There's a battle raging between a handful of data-storage companies to be the dominant player in the public cloud-computing market. Apps, analytics, advertising, artificial intelligence, and a host of other services all depend on cloud-based data to function, which is why Amazon (NASDAQ:AMZN), Alphabet (NASDAQ:GOOG) (NASDAQ:GOOGL), and Microsoft (NASDAQ:MSFT) have invested so heavily in this tech over the past few years.
Each company is trying to carve out more market share in the $278 billion (by 2023) public cloud-computing market. And the good news is that there's likely enough cloud-computing demand for all three companies -- and their investors -- to benefit.
If you're interested in investing in the top cloud-computing stocks, Alphabet, Microsoft, and Amazon are the top-notch contenders you should be considering. Here's why.
Alphabet's growing focus
Alphabet sells cloud-computing services through its Google Cloud Platform (GCP), and right now it holds a 9.5% market share, making it the third-largest player behind Amazon and Microsoft. The company doesn't disclose how much its cloud platform makes, but a recent report from Canalys estimates that sales from GCP were $2.2 billion in the fourth quarter of 2018. That's far less than Amazon's revenue of $7.3 billion, but Google is making moves to help it catch up to its rivals.
Google has made several purchases of smaller cloud-computing companies to help boost its services, the most recent one being the acquisition of a cloud migration company called Alooma. Google has also said that it will spend $13 billion to add additional data centers throughout the U.S. to improve its cloud services.

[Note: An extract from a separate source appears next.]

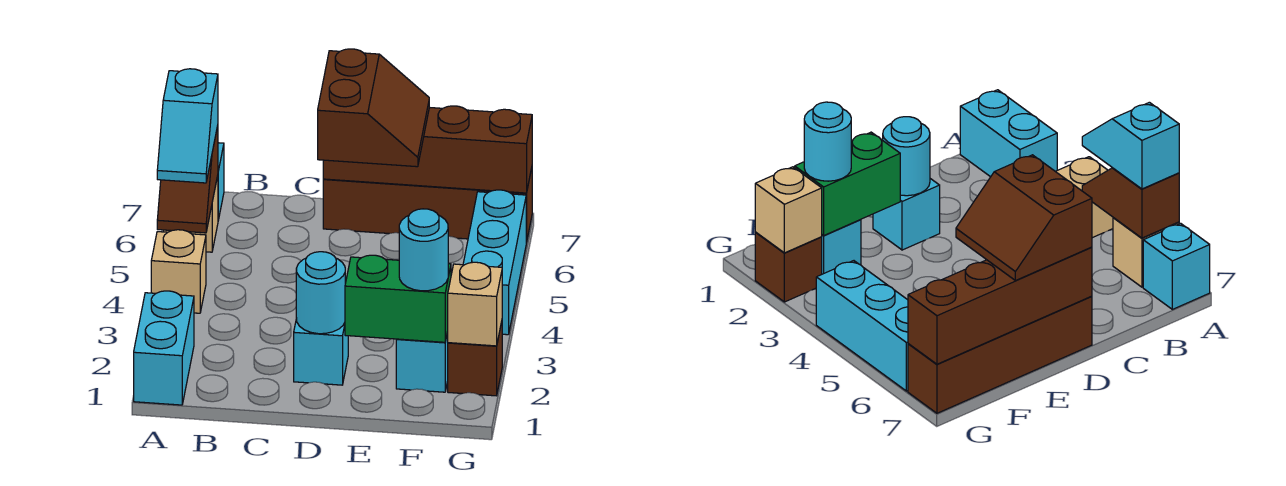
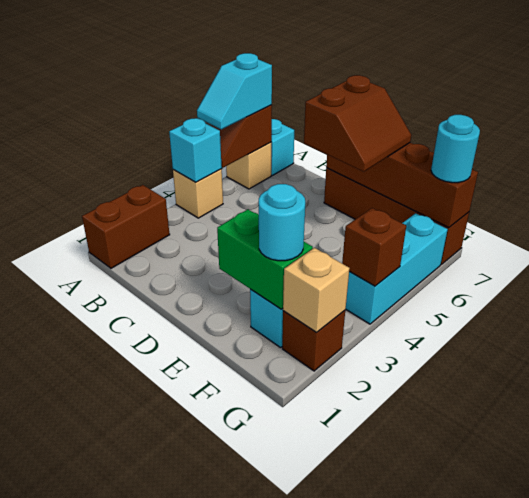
cyan 1x2 brick [134,291,194,405] -> brown 1x2 brick [82,185,170,268]
cyan 1x1 brick [294,318,348,385] -> cyan 1x1 brick moved to [169,118,222,182]
cyan 1x1 round brick [296,252,345,334] -> cyan 1x1 round brick moved to [431,115,480,183]
none -> brown 1x1 brick [342,208,406,286]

On Alphabet's most recent earnings call, management said that GCP had more than doubled the amount of cloud-computing deals worth more than $1 million last year. And with the company's recent commitment to spending billions on building more data centers and snatching up smaller cloud companies along the way, counting Alphabet out in the cloud space would be a huge mistake.
Microsoft's reinvention of itself
Microsoft has emerged as one of the strongest cloud-computing contenders through its Azure cloud service. The company has about 16.5% of the market right now, and in the most recent quarter sales from Azure were up 76% year over year.
The company made several significant cloud deals in the second quarter, including agreements with UBS, MasterCard, Walgreens Boots Alliance, Starbucks, and Kroger. The new Kroger deal will use Azure and Microsoft's artificial intelligence prowess to improve in-store customer experiences.
Microsoft's Azure is not only generating significant sales for the company, it's also an essential driver of gross margin as well. In the second quarter the company's commercial cloud gross margin increased by five points to an impressive 62%.
For a company that was once synonymous with PC software, it's nothing short of amazing for Microsoft to have successfully transitioned to the cloud -- and become the No. 2 player no less. Investors should expect a lot more from Microsoft's cloud business, as the company looks to pair Azure even more with artificial intelligence in the future to become a dominant AI cloud computing company.
Amazon is the runaway leader in the public cloud-computing space, with more than 32% market share right now. In the most recent quarter, Amazon Web Services (AWS) brought in $7.4 billion in sales, up from $5.1 billion in the year-ago quarter.
What's perhaps most impressive about Amazon's cloud-computing business is how profitable it is. Last year, AWS brought in $25.6 billion in sales and generated $7.29 billion in operating profit from those sales. Meanwhile, the company's 2018 North American retail sales were $141.3 billion, but the company earned just $7.26 billion in operating profit from all of those e-commerce sales. So while Amazon is known is as a retail e-commerce company, its real profits are coming from the company's AWS business.
Like Microsoft, Amazon is increasingly looking to AI to lure more companies to its cloud-computing platform. Back in 2017 Amazon CEO Jeff Bezos said, "Inside AWS, we're excited to lower the costs and barriers to machine learning and AI so organizations of all sizes can take advantage of these advanced techniques."
With Amazon already leading the cloud-computing pack and the business driving the company's operating profit, investors should expect Amazon to stay focused on building out AWS for years to come. And while Microsoft's Azure and Google Cloud Platform are making huge strides, it'll be years before either of them will be able to challenge Amazon's market share significantly.
Don't overlook cloud computing
There are plenty of other technology trends -- including autonomous vehicles, the Internet of Things, digital assistants, etc. -- to catch the eye of tech investors. But cloud-computing is the engine that makes many of these technologies possible, and it's only growing in importance. As more enterprises and companies look to AI to sift through mountains of data to make their businesses more efficient, cloud-computing services will play a critical role.